待析文本
※ ※ ※

JiaxiangBU / tutoring2

The collection of Python and R code scripts to tutor others.
https://jiaxiangbu.github.io/tutoring2/
Other
8 stars 7 forks source link

PCA on Capelle-Blancard et al. (2019) #40

Closed superlianer closed 4 years ago

superlianer commented 4 years ago

请问下,PCA那个文章里面,Table A.1.6里面的系数是怎么得到的?比如corruption的系数为0.19?

※ ※ ※

所示条目

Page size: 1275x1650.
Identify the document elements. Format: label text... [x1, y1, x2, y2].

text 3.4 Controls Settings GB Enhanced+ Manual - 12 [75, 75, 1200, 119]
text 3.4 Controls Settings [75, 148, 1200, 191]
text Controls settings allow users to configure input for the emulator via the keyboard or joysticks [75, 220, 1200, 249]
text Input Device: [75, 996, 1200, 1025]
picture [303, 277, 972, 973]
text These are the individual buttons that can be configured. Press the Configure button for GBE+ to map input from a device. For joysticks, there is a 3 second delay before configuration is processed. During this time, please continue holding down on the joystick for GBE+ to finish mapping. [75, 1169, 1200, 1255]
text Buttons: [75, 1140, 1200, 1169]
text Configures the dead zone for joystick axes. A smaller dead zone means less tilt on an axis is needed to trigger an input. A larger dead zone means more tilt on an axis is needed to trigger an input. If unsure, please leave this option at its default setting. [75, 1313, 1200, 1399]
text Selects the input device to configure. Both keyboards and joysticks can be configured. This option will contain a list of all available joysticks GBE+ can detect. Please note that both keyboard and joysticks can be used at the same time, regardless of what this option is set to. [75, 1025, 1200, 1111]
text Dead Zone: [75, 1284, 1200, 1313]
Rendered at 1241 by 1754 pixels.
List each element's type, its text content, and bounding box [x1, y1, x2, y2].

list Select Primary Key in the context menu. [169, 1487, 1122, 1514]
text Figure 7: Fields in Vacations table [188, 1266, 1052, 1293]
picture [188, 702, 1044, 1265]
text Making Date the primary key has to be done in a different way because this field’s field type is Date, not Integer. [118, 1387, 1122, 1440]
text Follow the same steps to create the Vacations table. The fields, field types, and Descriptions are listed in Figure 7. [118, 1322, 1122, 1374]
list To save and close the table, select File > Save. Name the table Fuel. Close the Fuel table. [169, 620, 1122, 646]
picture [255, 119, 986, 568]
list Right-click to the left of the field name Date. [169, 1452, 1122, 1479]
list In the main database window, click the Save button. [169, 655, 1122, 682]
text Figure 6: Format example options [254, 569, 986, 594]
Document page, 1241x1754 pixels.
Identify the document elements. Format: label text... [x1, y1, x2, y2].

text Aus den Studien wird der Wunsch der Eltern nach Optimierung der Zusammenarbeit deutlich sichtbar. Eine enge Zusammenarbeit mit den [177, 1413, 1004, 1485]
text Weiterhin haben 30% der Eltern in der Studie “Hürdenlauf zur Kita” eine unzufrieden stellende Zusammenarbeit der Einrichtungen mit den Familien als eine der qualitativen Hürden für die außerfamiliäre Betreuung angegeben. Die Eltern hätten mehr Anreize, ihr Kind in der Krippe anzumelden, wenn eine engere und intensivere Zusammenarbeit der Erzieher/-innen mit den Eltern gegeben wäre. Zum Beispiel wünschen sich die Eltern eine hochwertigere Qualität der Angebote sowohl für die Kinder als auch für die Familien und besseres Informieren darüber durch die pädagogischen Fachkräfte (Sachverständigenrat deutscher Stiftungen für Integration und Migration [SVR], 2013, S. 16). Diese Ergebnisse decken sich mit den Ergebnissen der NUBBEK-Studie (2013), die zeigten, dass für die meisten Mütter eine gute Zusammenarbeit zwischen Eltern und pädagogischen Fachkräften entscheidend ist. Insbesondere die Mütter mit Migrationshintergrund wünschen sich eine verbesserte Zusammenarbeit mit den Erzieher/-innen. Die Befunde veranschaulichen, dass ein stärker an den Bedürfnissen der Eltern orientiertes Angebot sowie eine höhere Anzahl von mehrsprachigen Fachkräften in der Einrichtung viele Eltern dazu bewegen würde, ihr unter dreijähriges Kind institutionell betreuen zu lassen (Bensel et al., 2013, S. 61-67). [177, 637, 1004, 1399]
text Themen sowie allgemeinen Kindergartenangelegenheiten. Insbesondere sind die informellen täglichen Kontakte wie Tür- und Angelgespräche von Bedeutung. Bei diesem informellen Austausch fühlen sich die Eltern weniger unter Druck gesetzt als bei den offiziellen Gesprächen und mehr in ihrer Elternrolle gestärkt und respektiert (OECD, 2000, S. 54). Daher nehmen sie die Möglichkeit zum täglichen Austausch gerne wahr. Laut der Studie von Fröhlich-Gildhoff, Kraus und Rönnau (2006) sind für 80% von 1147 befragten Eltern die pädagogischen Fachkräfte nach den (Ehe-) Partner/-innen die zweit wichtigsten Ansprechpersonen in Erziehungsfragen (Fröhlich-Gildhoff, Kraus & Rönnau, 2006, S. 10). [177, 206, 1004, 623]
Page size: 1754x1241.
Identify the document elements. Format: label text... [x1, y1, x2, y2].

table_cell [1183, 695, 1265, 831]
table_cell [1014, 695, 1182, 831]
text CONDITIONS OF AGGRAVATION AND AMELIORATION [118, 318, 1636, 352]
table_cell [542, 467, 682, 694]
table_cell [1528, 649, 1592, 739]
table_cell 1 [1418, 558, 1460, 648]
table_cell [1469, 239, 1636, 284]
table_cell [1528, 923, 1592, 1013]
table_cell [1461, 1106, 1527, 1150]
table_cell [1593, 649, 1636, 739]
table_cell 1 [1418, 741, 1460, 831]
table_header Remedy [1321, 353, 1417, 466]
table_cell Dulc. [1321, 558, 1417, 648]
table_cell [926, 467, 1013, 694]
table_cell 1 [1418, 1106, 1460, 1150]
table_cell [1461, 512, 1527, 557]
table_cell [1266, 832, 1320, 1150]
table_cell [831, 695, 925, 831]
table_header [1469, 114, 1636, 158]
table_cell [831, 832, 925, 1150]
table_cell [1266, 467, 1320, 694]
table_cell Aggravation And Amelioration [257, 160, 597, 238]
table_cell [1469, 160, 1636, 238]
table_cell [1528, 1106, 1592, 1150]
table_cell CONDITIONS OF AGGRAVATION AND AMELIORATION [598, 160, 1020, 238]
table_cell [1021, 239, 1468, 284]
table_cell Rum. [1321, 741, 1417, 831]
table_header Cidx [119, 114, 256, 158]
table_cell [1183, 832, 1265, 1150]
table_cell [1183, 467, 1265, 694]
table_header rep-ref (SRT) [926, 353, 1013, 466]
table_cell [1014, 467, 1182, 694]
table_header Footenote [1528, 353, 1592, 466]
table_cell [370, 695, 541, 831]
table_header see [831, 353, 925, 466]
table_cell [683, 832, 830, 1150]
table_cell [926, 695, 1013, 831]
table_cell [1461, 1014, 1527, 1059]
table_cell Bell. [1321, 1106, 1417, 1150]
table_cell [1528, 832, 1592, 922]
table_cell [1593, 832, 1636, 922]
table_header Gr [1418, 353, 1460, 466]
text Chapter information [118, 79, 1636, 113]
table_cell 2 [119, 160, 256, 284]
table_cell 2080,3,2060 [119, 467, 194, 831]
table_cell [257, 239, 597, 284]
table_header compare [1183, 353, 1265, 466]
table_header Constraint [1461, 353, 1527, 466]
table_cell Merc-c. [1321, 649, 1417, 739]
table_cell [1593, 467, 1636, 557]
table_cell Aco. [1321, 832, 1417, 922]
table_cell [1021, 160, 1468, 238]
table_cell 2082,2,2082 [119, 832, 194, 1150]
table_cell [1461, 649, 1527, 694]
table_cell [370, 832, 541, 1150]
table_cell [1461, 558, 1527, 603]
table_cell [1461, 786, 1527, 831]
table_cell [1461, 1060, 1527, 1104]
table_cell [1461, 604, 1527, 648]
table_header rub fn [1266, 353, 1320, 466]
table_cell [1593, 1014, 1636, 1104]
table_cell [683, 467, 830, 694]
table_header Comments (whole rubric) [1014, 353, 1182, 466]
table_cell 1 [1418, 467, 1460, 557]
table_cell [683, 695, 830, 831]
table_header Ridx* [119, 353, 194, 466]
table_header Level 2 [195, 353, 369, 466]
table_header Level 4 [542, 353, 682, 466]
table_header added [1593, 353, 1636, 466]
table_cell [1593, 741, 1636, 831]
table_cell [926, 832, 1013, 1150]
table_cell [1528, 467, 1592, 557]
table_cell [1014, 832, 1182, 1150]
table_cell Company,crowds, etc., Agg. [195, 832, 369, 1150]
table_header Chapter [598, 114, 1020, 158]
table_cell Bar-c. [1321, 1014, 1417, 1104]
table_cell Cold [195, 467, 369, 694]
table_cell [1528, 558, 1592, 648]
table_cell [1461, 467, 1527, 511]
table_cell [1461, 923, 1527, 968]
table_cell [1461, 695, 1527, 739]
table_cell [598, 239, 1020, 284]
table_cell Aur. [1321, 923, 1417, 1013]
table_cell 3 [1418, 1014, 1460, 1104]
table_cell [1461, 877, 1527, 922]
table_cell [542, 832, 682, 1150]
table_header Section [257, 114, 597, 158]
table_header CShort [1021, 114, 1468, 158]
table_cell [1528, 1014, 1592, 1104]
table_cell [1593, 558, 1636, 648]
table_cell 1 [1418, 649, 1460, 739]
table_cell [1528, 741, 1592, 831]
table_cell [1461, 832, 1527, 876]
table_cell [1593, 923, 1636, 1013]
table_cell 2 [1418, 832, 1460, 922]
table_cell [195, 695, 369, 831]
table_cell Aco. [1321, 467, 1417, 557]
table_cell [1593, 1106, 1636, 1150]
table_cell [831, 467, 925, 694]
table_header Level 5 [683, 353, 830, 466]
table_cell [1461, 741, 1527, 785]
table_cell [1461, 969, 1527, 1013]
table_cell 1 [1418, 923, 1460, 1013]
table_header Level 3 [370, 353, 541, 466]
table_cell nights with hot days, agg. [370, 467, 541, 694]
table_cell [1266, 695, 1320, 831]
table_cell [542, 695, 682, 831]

※ ※ ※

任务清单
(1) 请列出问答帖中所有独立出现的整数，不包括名称或表格编号中所含的数字。
(2) 问答帖中，提问者询问的 corruption 系数是多少？
(3) 请接着这篇关于 PCA 系数的问答帖往下写。

各题答案
(1) 8、7、2019、40、4

(2) 0.19

(3)
JiaxiangBU commented 4 years ago

@superlianer

image

处理方法为

  1. 先PCA得到每个变量和 PCs 的 loading

  2. 取行最大 rowMax,每个 PC 中的 loading 只保留行最大的,其他设为0

    Three principal components extract most of the variance from the original dataset. Control corruption (0.90), rule of law (0.91), voice (0.83), effectiveness (0.90), political stability (0.60) and security and regulatory quality (0.86) have the highest factor loading on the first compo nent. This component is labeled “governance quality index” (GOVI). This GOVI dimension explains most of the variance from the dataset: 46.69% (Capelle-Blancard et al. 2019)

    Specifically, the first component, which represents the first composite index: “governance quality index” (GOVI) is computed as follows: GOVI = 0.19∗corruption + 0.20∗rule + 0.16∗voice + 0.19∗effectiveness + 0.08∗stability + 0.18∗regulatory. (Capelle-Blancard et al. 2019)

  3. 处理后,对 PCs 再进行标准化。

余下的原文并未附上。